2. Any idea about the etymology of this?

  3. No, but I suspect it’s French in origin. The clue is in the 2006 citation, where a pronunciation is explained. If, in fact, the word is pronounced with a short E (making it something like “su-PREMM”) then it might be spelled “suprême.” However, none of my French dictionaries have anything food-related under “suprême” or “supreme.”

    Merriam-Webster’s Unabridged Dictionary, available here for free if you watch a short advertisement, has the following food-related definitions:

    1. suprême: a rich white sauce made of chicken stock and cream—called also sauce suprême.

    2. also supreme: a tall footed sherbet glass with a large bowl.

    3a.: a made dish (as an entree) dressed with a sauce suprême <a >suprême</i> of sole> b also supreme: a dessert served in a suprême.

    So a completely speculative and unreliable theory I have is that a citrus fruit, when cut in half and relieved of its slices, might leave a bowl of fruit skin that looks a bit like the suprême in sense 2, influenced perhaps by the citrusy nature of many sorbets.

  4. Bill Simon says:

    In French cooking, a suprême de volaille is a boneless and skinless breast of chicken; the term “suprême” is used to describe the same cut of duck (“suprême de canard”) or other birds.
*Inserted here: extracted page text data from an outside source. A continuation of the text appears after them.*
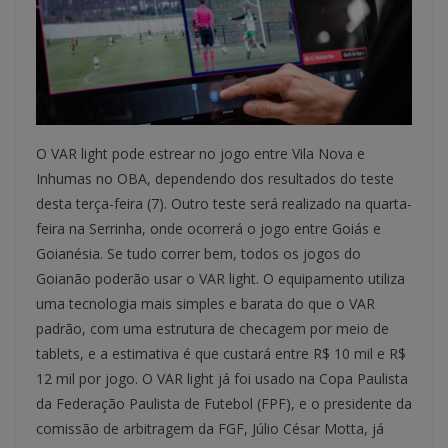
O VAR light pode estrear no jogo entre Vila Nova e
Inhumas no OBA, dependendo dos resultados do teste
desta terça-feira (7). Outro teste será realizado na quarta-
feira na Serrinha, onde ocorrerá o jogo entre Goiás e
Goianésia. Se tudo correr bem, todos os jogos do
Goianão poderão usar o VAR light. O equipamento utiliza
uma tecnologia mais simples e barata do que o VAR
padrão, com uma estrutura de checagem por meio de
tablets, e a estimativa é que custará entre R$ 10 mil e R$
12 mil por jogo. O VAR light já foi usado na Copa Paulista
da Federação Paulista de Futebol (FPF), e o presidente da
comissão de arbitragem da FGF, Júlio César Motta, já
By extension—meaning something from which all skin, bones, & other impediments to eating have been removed, it has long been applied to a skinless fish fillet.  Now it has apparently been extended to a citrus section from which skin & membrane are removed. See Larousse Gastronomique, Julia Childs’ first cookbook (Mastering the Art of French Cooking) or the ever-reliable Marling Menu Master.

  5. A-ha! That’s very interesting, Bill. It seems like a very good theory.